- **Source information**:
____________
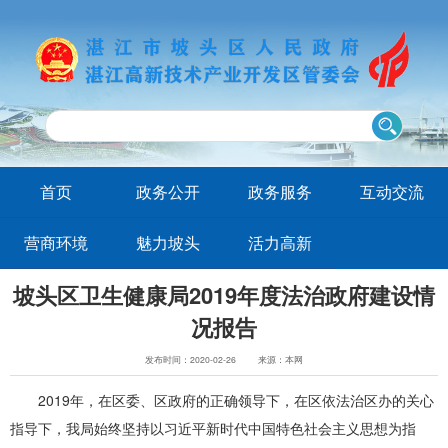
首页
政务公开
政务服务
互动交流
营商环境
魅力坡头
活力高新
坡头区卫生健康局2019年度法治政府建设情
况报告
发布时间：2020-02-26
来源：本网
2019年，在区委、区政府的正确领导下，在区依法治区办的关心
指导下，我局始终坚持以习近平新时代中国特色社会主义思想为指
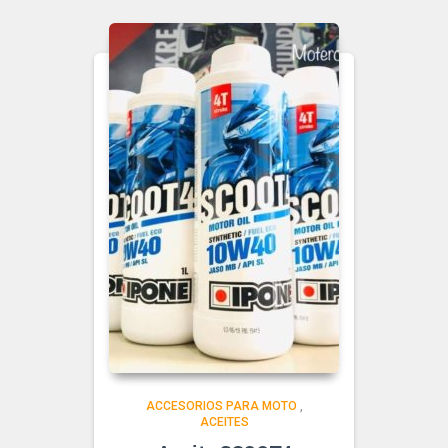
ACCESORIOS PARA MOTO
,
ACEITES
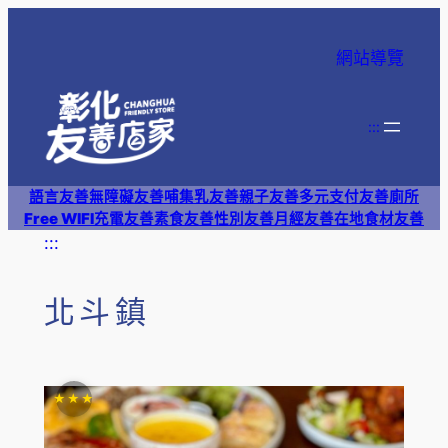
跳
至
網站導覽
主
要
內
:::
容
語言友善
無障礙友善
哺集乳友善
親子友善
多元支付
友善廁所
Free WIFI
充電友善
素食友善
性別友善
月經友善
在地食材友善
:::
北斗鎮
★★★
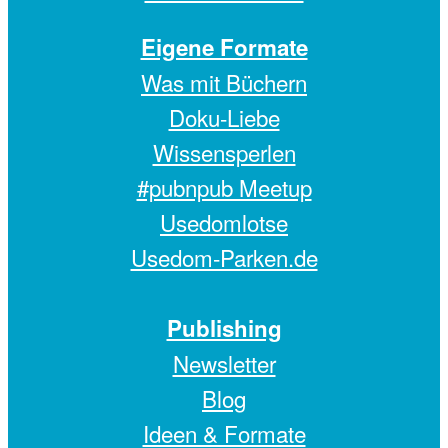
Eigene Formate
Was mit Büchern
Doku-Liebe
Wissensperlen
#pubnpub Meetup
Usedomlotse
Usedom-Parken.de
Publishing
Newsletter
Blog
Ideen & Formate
____________
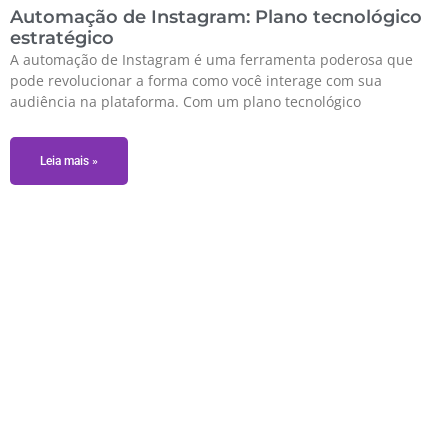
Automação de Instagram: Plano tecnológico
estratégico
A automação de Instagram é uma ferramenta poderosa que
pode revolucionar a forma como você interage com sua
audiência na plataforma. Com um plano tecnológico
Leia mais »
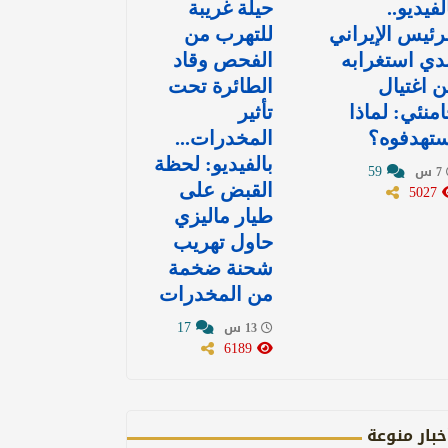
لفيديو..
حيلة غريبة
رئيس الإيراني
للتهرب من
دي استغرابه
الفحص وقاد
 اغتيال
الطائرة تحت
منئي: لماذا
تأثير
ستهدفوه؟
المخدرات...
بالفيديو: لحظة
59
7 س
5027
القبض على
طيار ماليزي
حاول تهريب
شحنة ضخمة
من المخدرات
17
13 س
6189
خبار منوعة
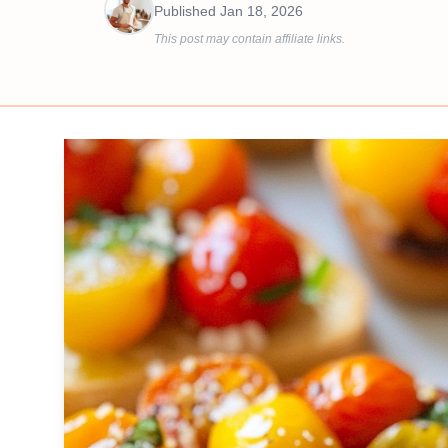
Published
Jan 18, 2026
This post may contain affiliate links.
____________
- **Exercise description**: Gather every line of the material above that contains the string "Instagram", and reproduce each one in full. Treat the match as case-sensitive.

- **Answer to the problem**:
Automação de Instagram: Plano tecnológico
A automação de Instagram é uma ferramenta poderosa que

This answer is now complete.